→ **TASK DETAILS**: Before anything else, copy every record below exactly as it stands.

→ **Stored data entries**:
###
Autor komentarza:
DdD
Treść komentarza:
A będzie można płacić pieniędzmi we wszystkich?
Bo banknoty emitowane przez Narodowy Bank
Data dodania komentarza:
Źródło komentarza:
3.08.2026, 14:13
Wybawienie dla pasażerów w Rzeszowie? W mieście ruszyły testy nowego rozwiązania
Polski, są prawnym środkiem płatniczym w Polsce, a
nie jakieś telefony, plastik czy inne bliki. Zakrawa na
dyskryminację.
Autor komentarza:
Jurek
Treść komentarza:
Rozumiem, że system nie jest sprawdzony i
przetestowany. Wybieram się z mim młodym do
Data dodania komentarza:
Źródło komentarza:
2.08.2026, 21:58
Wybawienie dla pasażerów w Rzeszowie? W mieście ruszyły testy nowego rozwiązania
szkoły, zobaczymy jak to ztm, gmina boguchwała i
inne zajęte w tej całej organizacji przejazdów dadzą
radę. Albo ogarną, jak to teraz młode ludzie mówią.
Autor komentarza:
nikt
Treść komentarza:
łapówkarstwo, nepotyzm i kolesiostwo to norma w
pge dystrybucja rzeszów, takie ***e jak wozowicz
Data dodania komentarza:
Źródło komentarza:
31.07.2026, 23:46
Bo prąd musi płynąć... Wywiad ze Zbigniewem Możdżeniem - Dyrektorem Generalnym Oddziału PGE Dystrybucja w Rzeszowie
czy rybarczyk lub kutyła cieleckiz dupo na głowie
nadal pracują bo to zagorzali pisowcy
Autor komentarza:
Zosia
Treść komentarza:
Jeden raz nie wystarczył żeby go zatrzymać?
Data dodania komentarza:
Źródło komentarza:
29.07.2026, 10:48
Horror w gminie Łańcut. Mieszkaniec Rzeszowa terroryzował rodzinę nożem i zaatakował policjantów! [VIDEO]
###
→ **RESPONSE BOX**:
Autor komentarza:
DdD
Treść komentarza:
A będzie można płacić pieniędzmi we wszystkich?
Bo banknoty emitowane przez Narodowy Bank
Data dodania komentarza:
Źródło komentarza:
3.08.2026, 14:13
Wybawienie dla pasażerów w Rzeszowie? W mieście ruszyły testy nowego rozwiązania
Polski, są prawnym środkiem płatniczym w Polsce, a
nie jakieś telefony, plastik czy inne bliki. Zakrawa na
dyskryminację.
Autor komentarza:
Jurek
Treść komentarza:
Rozumiem, że system nie jest sprawdzony i
przetestowany. Wybieram się z mim młodym do
Data dodania komentarza:
Źródło komentarza:
2.08.2026, 21:58
Wybawienie dla pasażerów w Rzeszowie? W mieście ruszyły testy nowego rozwiązania
szkoły, zobaczymy jak to ztm, gmina boguchwała i
inne zajęte w tej całej organizacji przejazdów dadzą
radę. Albo ogarną, jak to teraz młode ludzie mówią.
Autor komentarza:
nikt
Treść komentarza:
łapówkarstwo, nepotyzm i kolesiostwo to norma w
pge dystrybucja rzeszów, takie ***e jak wozowicz
Data dodania komentarza:
Źródło komentarza:
31.07.2026, 23:46
Bo prąd musi płynąć... Wywiad ze Zbigniewem Możdżeniem - Dyrektorem Generalnym Oddziału PGE Dystrybucja w Rzeszowie
czy rybarczyk lub kutyła cieleckiz dupo na głowie
nadal pracują bo to zagorzali pisowcy
Autor komentarza:
Zosia
Treść komentarza:
Jeden raz nie wystarczył żeby go zatrzymać?
Data dodania komentarza:
Źródło komentarza:
29.07.2026, 10:48
Horror w gminie Łańcut. Mieszkaniec Rzeszowa terroryzował rodzinę nożem i zaatakował policjantów! [VIDEO]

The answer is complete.